My next IRJE is on a book I’m currently reading, Emily of New Moon by L.M. Montgomery. The protagonist Emily is a young girl who is orphaned after her father dies of tuberculosis and is taken to live with two of her aunts. She loves nature, has an active imagination, is quite animated, and adores writing, especially writing poems. Emily also doesn’t properly understand the expectations that her aunts have for her behaviour, which often gets her in trouble with her Aunt Elizabeth.

In the following quotation, Emily describes her walk after mailing a letter at the post office.

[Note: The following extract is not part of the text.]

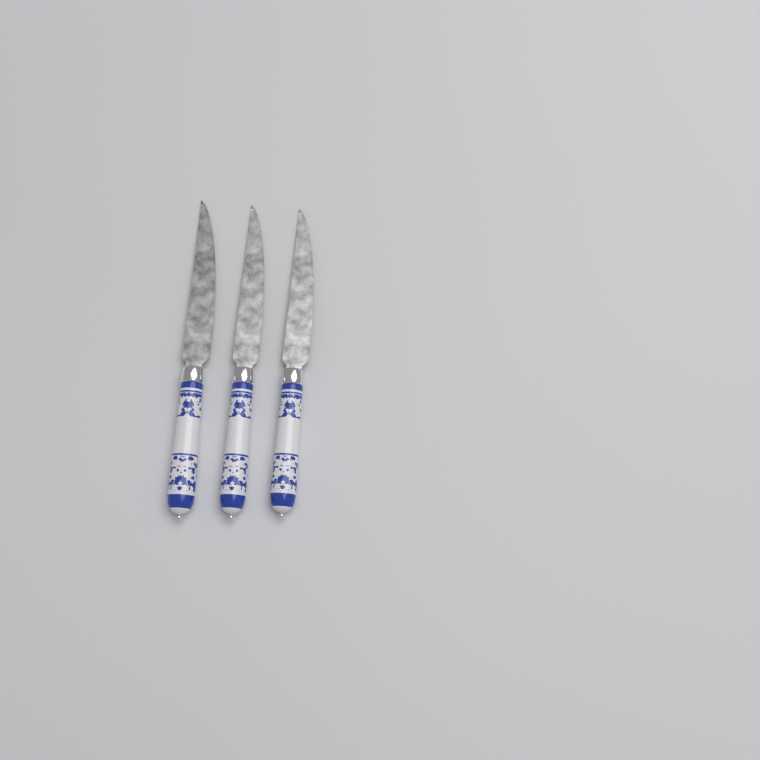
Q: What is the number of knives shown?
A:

“She found the walk home very enjoyable. It was a bland day in early April and spring was looking at you round the corners. The Wind Woman was laughing and whistling over the wet sweet fields; freebooting crows held conferences in the tree tops; little pools of sunshine lay in the mossy hollows; the sea was a blaze of sapphire beyond the golden dunes; the maple’s in Lofty John’s bush were talking about red buds. Everything Emily had ever read of dream and myth and legend seemed a part of the charm of that bush. She was filled to her finger-tips with a rapture of living.

‘Oh, I smell spring!’ she cried as she danced along the brook path. Then she began to compose a poem on it” (p. 227).

I chose this quotation because I loved the creative way that the author described Emily’s surroundings. Not only is it very descriptive, which makes the scene easier to visualize, but it connects with Emily’s personality and the way that she would view everything. She is very romantic, in the respect that she is very inclined to romanticize things, and this passage captures that as it claims that she sees all the wonderful things of myth in the bush’s charm. The passage also shows how she is able to entertain herself on her own by writing poems and exploring things in her head. She is very artistic in this way, and it can be recognized in the metaphors and creative language used to describe what she sees and how exhilarated she feels to be there.